• Provided entries
*** Block opens ***

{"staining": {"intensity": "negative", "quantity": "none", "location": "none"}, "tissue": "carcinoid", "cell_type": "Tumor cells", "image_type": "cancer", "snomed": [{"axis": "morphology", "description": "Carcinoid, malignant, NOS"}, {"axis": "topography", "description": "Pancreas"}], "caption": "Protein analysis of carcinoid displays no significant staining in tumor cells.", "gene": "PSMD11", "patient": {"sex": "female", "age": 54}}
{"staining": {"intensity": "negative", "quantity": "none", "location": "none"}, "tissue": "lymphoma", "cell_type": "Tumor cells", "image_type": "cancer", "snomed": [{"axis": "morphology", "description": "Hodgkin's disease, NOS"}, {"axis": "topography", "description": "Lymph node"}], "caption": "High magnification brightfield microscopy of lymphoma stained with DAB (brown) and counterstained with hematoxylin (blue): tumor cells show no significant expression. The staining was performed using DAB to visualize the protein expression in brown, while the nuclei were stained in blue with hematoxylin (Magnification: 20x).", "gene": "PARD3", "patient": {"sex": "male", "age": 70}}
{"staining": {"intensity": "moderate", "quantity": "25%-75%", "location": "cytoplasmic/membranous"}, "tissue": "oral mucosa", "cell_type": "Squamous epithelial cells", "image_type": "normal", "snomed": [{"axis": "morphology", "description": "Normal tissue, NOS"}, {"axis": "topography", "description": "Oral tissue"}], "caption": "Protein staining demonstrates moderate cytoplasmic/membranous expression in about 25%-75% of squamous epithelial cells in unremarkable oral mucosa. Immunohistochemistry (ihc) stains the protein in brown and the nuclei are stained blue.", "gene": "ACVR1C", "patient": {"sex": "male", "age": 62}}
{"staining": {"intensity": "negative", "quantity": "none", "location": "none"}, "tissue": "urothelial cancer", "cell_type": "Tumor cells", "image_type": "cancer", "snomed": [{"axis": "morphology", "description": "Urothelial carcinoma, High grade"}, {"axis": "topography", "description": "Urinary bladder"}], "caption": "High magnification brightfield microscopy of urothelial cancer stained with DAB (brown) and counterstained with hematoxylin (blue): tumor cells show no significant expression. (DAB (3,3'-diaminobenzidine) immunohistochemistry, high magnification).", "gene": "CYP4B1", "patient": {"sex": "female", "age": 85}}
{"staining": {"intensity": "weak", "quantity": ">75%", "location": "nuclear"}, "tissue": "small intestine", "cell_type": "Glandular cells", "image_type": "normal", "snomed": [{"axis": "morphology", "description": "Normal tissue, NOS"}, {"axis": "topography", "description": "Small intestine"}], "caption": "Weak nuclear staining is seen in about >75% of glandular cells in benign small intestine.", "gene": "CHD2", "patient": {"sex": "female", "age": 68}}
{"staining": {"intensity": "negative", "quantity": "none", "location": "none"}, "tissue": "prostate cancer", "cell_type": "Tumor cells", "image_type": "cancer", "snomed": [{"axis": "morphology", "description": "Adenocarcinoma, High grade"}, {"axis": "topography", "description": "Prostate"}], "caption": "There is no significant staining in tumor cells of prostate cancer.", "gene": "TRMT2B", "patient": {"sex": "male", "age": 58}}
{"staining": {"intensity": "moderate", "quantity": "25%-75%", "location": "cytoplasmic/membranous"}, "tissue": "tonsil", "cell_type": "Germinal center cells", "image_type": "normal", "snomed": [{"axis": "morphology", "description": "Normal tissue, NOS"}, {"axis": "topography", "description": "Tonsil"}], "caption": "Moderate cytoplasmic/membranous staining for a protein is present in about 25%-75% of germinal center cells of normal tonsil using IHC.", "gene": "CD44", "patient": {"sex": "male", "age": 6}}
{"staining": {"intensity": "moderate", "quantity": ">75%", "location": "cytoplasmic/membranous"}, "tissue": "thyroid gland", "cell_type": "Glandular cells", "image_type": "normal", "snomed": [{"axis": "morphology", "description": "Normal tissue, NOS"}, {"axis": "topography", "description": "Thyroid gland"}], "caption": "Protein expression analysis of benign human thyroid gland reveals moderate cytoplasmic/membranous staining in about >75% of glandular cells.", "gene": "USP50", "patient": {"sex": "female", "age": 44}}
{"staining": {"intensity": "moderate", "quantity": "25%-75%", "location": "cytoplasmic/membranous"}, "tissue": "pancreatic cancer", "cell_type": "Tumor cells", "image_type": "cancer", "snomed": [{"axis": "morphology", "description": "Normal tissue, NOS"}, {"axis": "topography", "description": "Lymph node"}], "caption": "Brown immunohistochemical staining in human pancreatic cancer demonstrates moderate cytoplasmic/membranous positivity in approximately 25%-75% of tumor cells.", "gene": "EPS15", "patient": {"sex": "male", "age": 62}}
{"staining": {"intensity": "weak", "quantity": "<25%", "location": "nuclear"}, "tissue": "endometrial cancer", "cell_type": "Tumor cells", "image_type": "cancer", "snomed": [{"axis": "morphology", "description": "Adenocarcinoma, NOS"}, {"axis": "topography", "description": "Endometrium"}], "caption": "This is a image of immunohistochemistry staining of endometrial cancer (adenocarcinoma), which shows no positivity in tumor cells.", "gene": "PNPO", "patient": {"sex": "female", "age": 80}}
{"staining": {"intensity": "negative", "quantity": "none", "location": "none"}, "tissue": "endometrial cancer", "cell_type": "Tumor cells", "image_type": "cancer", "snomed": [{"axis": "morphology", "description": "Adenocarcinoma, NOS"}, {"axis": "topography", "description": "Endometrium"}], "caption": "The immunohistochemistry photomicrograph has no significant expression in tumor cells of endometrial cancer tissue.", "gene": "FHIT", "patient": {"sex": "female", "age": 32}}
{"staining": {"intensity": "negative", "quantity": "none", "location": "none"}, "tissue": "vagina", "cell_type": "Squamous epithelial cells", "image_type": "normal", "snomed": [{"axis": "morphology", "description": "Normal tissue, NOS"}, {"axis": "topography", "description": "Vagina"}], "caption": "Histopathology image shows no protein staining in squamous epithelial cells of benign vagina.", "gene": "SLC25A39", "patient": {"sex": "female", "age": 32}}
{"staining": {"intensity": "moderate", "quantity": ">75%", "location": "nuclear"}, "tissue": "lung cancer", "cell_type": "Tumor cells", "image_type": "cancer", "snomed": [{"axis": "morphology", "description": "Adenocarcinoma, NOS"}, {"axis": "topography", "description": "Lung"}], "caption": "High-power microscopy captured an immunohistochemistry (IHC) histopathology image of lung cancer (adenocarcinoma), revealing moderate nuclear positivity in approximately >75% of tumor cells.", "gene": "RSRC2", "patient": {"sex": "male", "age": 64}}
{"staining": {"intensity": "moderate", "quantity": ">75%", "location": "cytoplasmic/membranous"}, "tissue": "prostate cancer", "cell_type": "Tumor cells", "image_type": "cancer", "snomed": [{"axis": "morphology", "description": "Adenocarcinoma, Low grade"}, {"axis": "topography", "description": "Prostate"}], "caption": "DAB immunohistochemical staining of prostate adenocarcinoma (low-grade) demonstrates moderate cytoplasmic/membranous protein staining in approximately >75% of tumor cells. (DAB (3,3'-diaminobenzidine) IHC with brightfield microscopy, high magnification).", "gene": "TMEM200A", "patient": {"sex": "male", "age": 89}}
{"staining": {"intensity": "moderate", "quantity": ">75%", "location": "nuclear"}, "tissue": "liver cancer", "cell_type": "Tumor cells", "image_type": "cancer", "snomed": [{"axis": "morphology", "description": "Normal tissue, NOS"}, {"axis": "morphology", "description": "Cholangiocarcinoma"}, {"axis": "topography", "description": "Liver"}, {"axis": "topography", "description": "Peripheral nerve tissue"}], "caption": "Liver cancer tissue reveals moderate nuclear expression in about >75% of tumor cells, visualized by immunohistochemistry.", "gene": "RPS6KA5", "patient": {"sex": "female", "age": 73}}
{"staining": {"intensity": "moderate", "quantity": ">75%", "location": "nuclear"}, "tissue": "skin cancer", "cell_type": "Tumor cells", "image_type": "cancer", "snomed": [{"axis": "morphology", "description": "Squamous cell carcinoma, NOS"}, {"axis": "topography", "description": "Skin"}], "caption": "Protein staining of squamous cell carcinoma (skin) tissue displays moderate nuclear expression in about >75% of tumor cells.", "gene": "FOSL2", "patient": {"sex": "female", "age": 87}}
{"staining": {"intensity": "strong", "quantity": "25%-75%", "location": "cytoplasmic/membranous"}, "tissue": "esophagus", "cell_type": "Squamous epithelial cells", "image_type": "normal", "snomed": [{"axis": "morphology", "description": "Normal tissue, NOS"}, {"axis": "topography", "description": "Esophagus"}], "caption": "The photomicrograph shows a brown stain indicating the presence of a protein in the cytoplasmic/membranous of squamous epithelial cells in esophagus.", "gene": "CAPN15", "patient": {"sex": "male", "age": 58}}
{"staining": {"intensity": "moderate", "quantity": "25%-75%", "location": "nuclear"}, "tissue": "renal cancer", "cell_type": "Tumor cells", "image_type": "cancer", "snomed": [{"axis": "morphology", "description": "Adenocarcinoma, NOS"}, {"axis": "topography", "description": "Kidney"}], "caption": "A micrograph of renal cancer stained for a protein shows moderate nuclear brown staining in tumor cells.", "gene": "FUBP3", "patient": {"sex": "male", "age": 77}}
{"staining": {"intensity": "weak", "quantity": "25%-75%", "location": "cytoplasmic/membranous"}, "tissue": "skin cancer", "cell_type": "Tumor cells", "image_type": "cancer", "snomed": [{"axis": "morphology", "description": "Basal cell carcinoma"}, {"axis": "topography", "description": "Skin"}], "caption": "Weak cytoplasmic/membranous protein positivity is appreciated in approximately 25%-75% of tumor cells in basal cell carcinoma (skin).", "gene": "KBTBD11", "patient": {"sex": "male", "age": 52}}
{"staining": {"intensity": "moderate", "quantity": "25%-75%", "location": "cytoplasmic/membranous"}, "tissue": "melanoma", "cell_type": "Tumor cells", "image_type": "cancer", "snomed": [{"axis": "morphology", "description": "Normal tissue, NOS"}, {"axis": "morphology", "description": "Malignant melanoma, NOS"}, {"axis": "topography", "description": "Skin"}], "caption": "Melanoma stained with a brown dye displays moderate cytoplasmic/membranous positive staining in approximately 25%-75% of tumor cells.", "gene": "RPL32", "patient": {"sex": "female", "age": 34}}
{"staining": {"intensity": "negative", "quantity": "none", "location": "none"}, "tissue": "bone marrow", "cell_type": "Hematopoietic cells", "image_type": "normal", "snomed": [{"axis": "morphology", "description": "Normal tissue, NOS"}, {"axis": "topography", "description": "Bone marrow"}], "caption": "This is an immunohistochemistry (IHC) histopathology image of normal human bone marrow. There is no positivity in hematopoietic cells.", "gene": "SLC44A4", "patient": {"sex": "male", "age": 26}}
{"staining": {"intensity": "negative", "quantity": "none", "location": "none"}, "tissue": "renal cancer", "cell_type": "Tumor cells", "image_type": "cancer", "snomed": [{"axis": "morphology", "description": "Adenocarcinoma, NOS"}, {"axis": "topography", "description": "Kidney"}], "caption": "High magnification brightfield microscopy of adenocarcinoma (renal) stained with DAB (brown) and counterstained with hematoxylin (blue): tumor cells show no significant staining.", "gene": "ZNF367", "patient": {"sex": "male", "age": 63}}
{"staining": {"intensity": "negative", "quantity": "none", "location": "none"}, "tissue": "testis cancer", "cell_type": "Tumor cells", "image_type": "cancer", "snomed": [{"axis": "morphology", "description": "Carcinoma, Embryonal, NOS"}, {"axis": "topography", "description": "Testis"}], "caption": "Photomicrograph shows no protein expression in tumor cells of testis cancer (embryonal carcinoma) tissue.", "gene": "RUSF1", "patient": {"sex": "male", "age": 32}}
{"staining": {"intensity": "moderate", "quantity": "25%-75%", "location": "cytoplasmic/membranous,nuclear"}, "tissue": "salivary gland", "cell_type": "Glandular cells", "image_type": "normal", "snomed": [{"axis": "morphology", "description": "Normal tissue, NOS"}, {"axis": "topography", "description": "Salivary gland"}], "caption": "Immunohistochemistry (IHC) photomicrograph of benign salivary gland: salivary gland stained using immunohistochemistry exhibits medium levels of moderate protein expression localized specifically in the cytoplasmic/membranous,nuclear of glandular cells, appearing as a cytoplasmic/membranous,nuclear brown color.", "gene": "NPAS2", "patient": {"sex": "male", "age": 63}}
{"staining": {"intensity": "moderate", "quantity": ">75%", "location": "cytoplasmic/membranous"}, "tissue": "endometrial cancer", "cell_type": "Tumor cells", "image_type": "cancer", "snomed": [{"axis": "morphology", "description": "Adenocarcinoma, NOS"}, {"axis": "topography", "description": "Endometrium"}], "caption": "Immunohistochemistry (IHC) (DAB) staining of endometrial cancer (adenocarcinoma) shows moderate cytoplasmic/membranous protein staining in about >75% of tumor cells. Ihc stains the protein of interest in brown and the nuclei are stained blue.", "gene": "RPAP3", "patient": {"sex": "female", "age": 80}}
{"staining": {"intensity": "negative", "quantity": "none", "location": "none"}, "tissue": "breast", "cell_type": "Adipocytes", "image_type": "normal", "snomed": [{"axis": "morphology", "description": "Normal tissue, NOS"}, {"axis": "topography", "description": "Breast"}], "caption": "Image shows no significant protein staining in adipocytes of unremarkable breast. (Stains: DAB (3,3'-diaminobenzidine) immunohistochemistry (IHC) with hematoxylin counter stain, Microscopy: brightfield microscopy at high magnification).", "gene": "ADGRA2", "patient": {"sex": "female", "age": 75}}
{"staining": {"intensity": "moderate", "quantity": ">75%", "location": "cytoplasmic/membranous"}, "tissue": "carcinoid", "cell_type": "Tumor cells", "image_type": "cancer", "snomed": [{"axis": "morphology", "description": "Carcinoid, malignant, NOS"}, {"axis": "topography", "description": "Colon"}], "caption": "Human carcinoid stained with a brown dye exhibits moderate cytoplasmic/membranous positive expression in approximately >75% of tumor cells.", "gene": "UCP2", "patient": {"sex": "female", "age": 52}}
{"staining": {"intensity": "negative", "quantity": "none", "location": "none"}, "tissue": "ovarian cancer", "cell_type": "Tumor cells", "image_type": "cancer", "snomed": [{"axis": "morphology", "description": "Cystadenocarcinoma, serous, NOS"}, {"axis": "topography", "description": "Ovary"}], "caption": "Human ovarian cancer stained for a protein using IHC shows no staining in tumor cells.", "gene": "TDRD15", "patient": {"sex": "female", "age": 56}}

*** Block closes ***

Nothing but a number is expected here: the number of lines above that hold the word "Prostate".

2